Exercise brief
Which lines in the records below hold the word "servlet"? Copy each of them.

Stored entries:
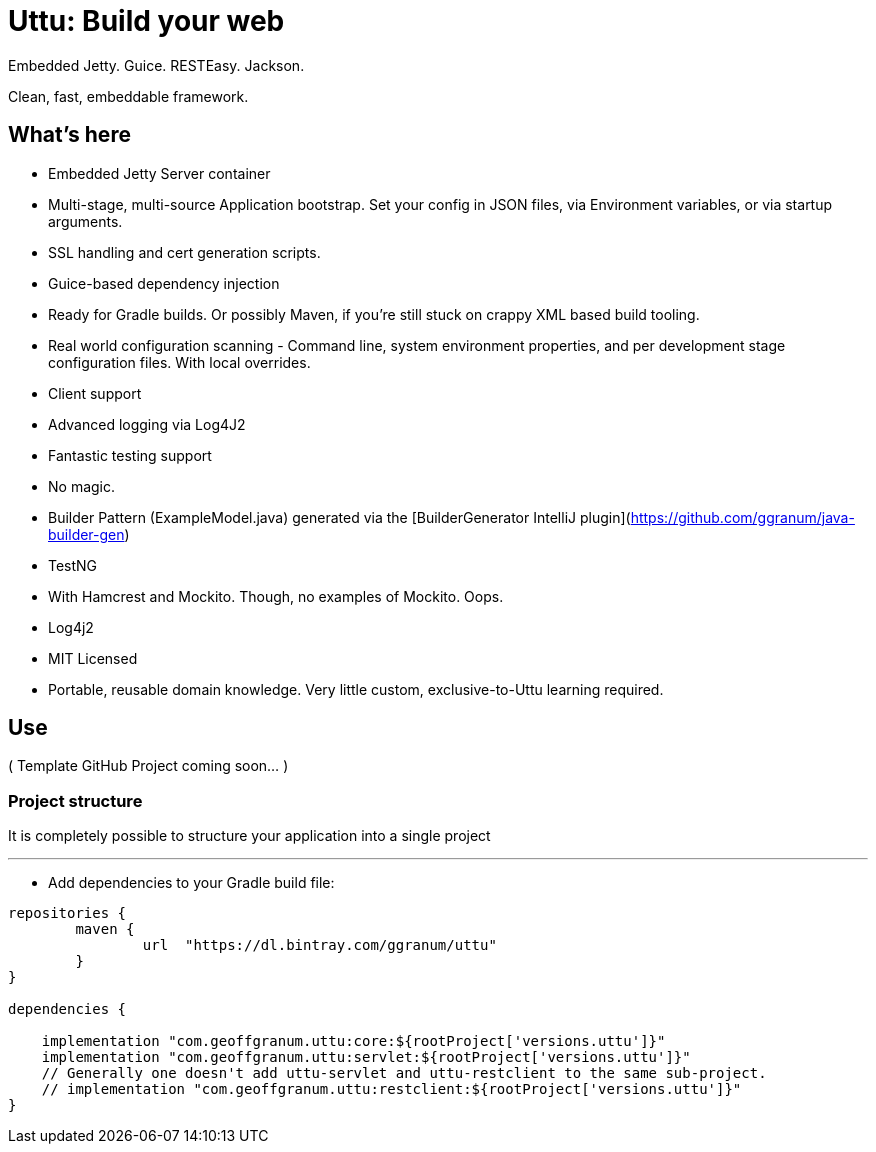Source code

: = Uttu: Build your web

Embedded Jetty. Guice. RESTEasy. Jackson.

Clean, fast, embeddable framework.

== What's here

* Embedded Jetty Server container
* Multi-stage, multi-source Application bootstrap. Set your config in JSON files, via Environment variables, or via startup arguments.
* SSL handling and cert generation scripts.
* Guice-based dependency injection
* Ready for Gradle builds. Or possibly Maven, if you're still stuck on crappy XML based build tooling.
* Real world configuration scanning - Command line, system environment properties, and per development stage configuration files. With local overrides.
* Client support
* Advanced logging via Log4J2
* Fantastic testing support
* No magic.
* Builder Pattern (ExampleModel.java) generated via the [BuilderGenerator IntelliJ plugin](https://github.com/ggranum/java-builder-gen)
* TestNG
   * With Hamcrest and Mockito. Though, no examples of Mockito. Oops.
* Log4j2
* MIT Licensed
* Portable, reusable domain knowledge. Very little custom, exclusive-to-Uttu learning required.



== Use

( Template GitHub Project coming soon... )

=== Project structure

It is completely possible to structure your application into a single project

'''

* Add dependencies to your Gradle build file:

[source]
----

repositories {
	maven {
		url  "https://dl.bintray.com/ggranum/uttu"
	}
}

dependencies {

    implementation "com.geoffgranum.uttu:core:${rootProject['versions.uttu']}"
    implementation "com.geoffgranum.uttu:servlet:${rootProject['versions.uttu']}"
    // Generally one doesn't add uttu-servlet and uttu-restclient to the same sub-project.
    // implementation "com.geoffgranum.uttu:restclient:${rootProject['versions.uttu']}"
}
----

Answer
    implementation "com.geoffgranum.uttu:servlet:${rootProject['versions.uttu']}"
    // Generally one doesn't add uttu-servlet and uttu-restclient to the same sub-project.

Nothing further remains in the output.